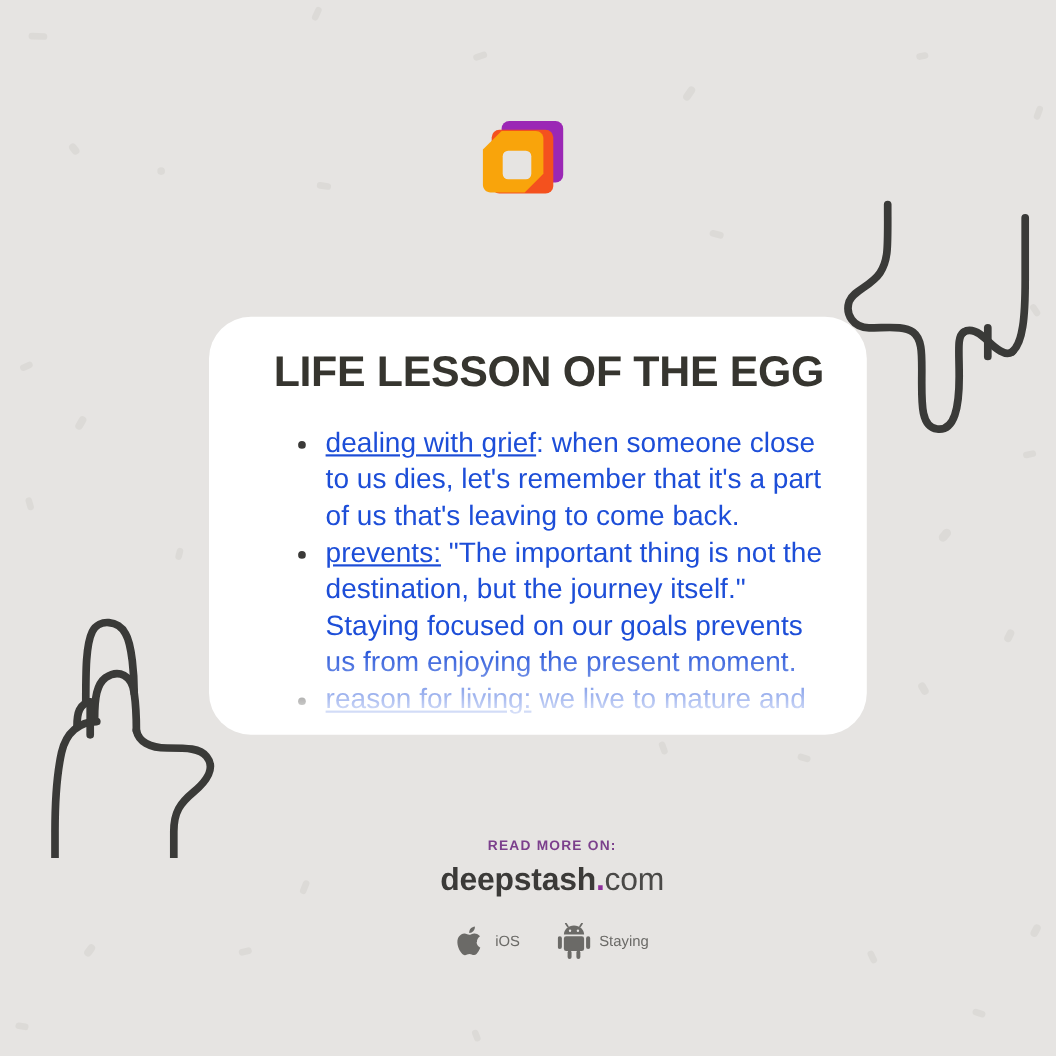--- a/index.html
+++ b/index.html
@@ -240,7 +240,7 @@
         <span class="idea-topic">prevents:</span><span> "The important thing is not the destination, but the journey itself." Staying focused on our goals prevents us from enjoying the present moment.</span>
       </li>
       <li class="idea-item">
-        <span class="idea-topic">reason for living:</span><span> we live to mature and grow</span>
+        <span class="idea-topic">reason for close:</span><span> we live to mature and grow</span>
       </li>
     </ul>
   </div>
# # # # #
**Work to complete:** Pictures stay out, but every other part of the entries must be repeated exactly.

**Answer box:**
--- a/index.html
+++ b/index.html
@@ -240,7 +240,7 @@
         <span class="idea-topic">prevents:</span><span> "The important thing is not the destination, but the journey itself." Staying focused on our goals prevents us from enjoying the present moment.</span>
       </li>
       <li class="idea-item">
-        <span class="idea-topic">reason for living:</span><span> we live to mature and grow</span>
+        <span class="idea-topic">reason for close:</span><span> we live to mature and grow</span>
       </li>
     </ul>
   </div>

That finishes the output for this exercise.